> **Supplied data**:
Start of Block

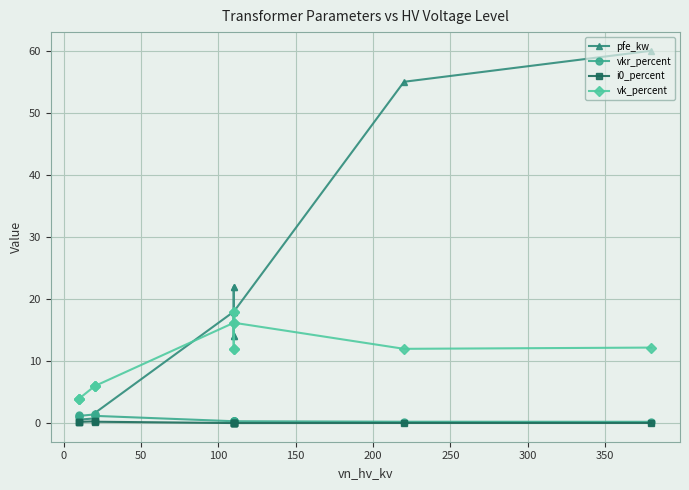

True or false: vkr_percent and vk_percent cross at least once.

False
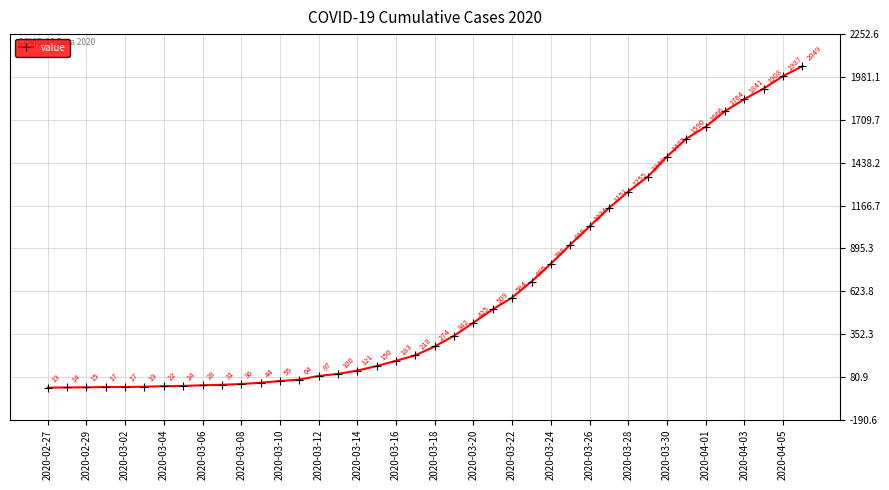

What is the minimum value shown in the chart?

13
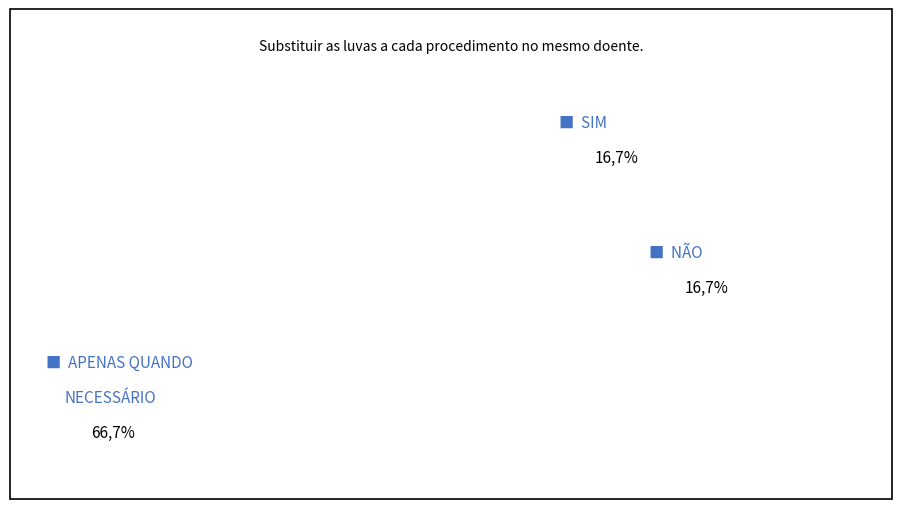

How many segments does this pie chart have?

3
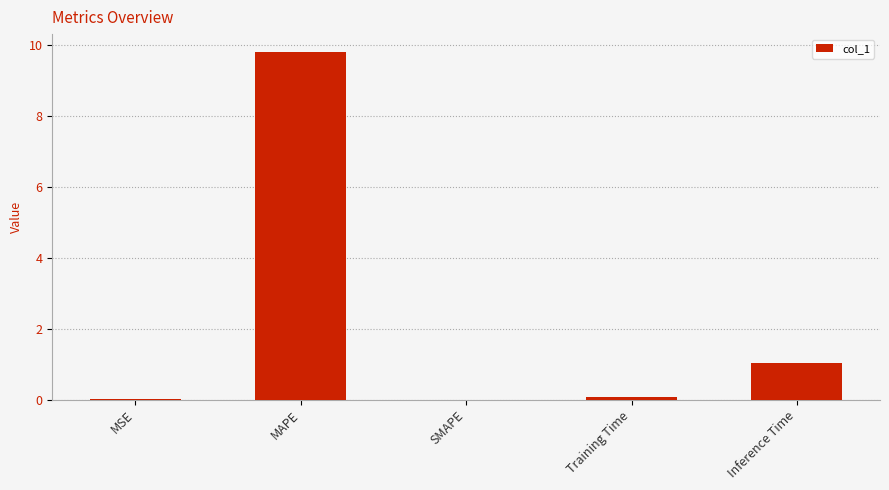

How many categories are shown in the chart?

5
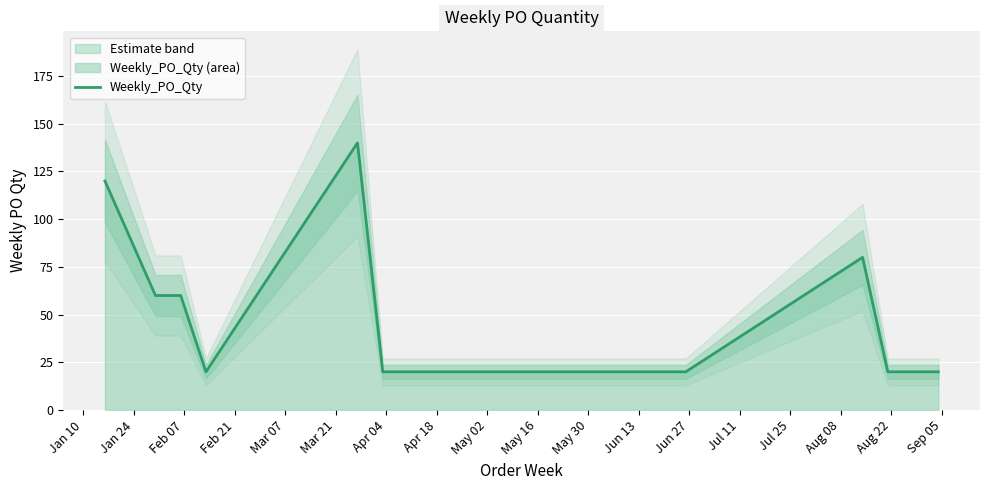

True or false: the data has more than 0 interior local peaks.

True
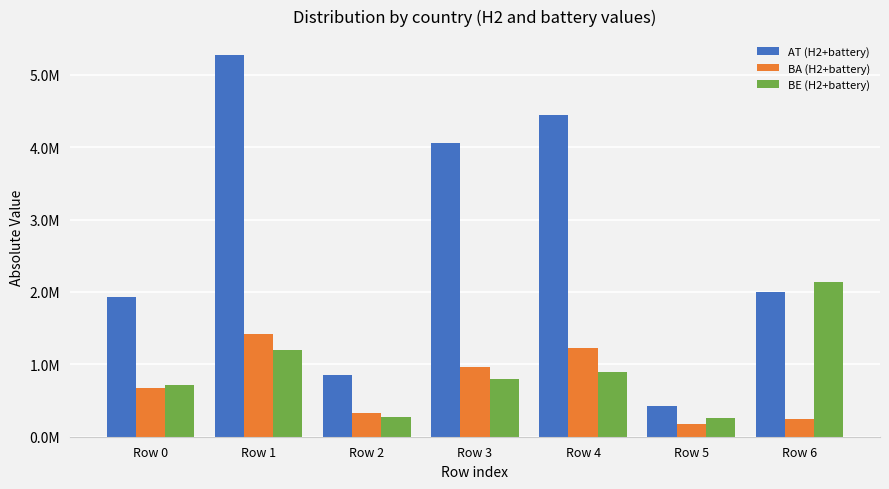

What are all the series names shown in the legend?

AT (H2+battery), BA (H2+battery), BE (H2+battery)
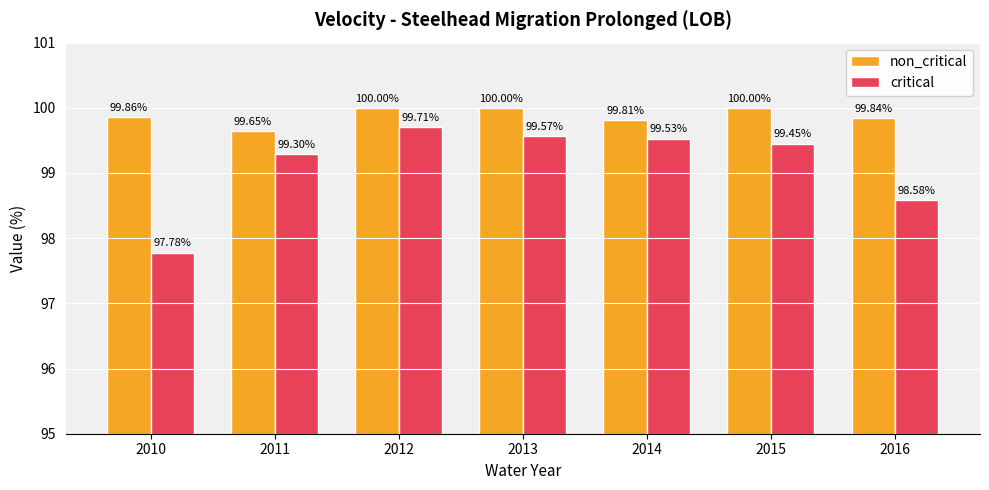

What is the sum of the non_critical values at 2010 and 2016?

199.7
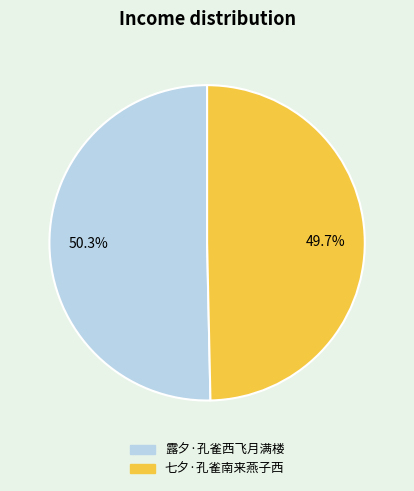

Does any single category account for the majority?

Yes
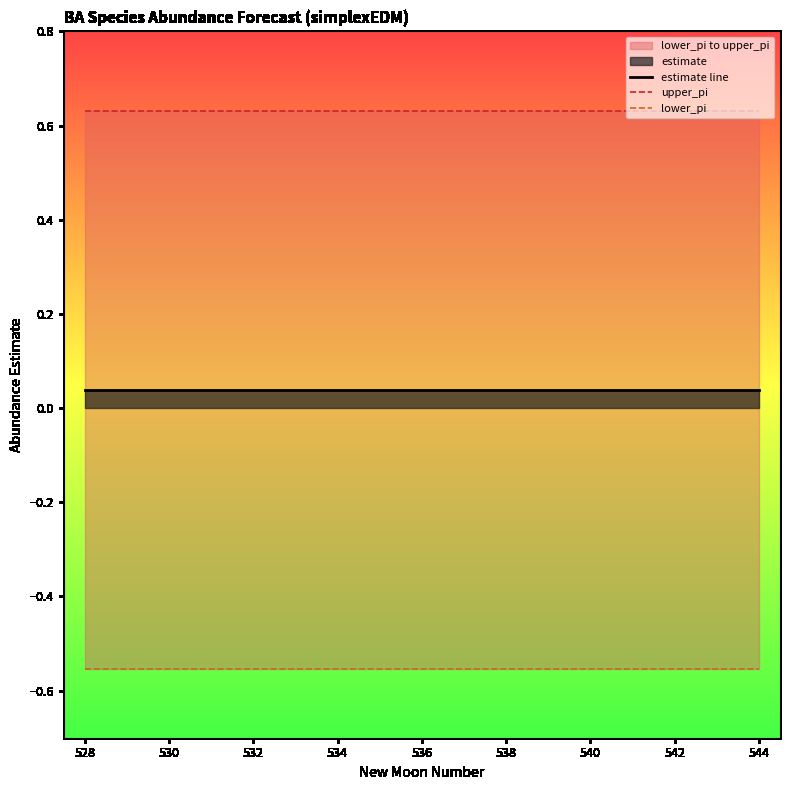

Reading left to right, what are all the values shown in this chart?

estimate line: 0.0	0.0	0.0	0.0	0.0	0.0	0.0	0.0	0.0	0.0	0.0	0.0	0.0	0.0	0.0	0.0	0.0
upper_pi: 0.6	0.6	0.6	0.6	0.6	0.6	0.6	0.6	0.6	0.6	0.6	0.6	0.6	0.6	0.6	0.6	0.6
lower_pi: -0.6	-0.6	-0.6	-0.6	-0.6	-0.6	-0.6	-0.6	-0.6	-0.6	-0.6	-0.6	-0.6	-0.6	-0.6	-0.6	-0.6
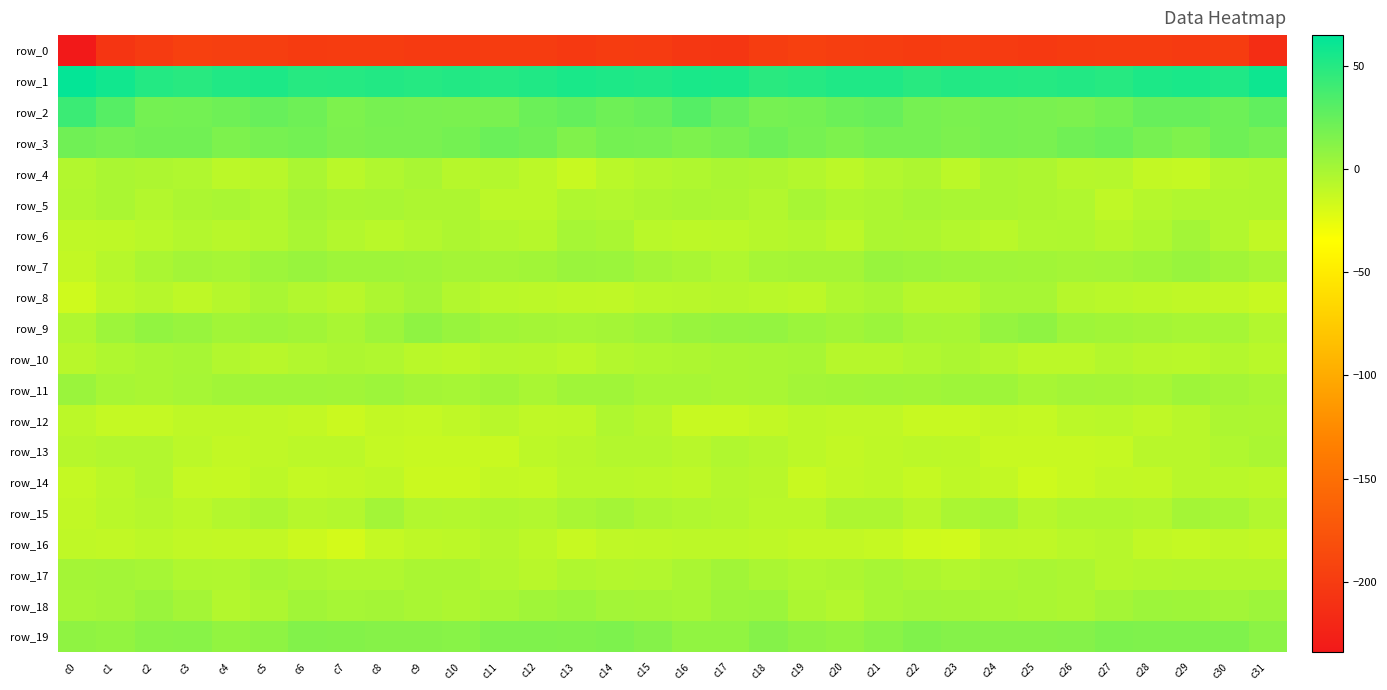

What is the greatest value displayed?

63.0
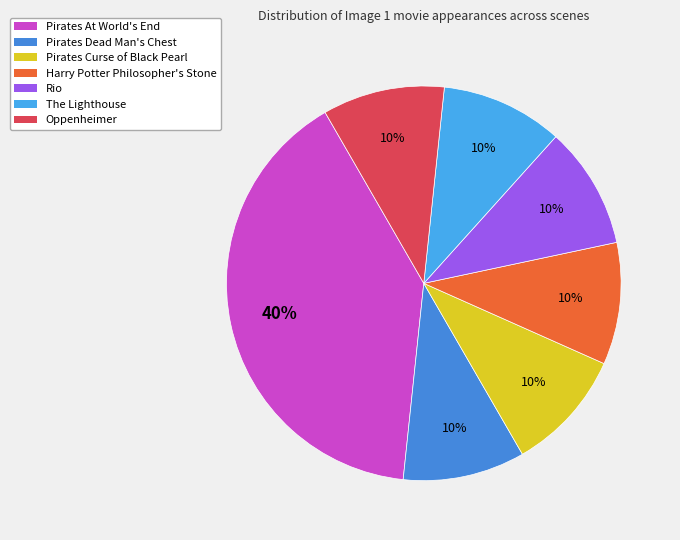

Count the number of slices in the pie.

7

End of Block

> **What needs to be done**:
Please rewrite all the items above with "chart" replaced by "graph" and everything else unchanged. Leave the pictures out of your answer.

> **Exercise result**:
True or false: vkr_percent and vk_percent cross at least once.

False

What is the minimum value shown in the graph?

13

How many segments does this pie graph have?

3

How many categories are shown in the graph?

5

True or false: the data has more than 0 interior local peaks.

True

What are all the series names shown in the legend?

AT (H2+battery), BA (H2+battery), BE (H2+battery)

What is the sum of the non_critical values at 2010 and 2016?

199.7

Does any single category account for the majority?

Yes

Reading left to right, what are all the values shown in this graph?

estimate line: 0.0	0.0	0.0	0.0	0.0	0.0	0.0	0.0	0.0	0.0	0.0	0.0	0.0	0.0	0.0	0.0	0.0
upper_pi: 0.6	0.6	0.6	0.6	0.6	0.6	0.6	0.6	0.6	0.6	0.6	0.6	0.6	0.6	0.6	0.6	0.6
lower_pi: -0.6	-0.6	-0.6	-0.6	-0.6	-0.6	-0.6	-0.6	-0.6	-0.6	-0.6	-0.6	-0.6	-0.6	-0.6	-0.6	-0.6

What is the greatest value displayed?

63.0

Count the number of slices in the pie.

7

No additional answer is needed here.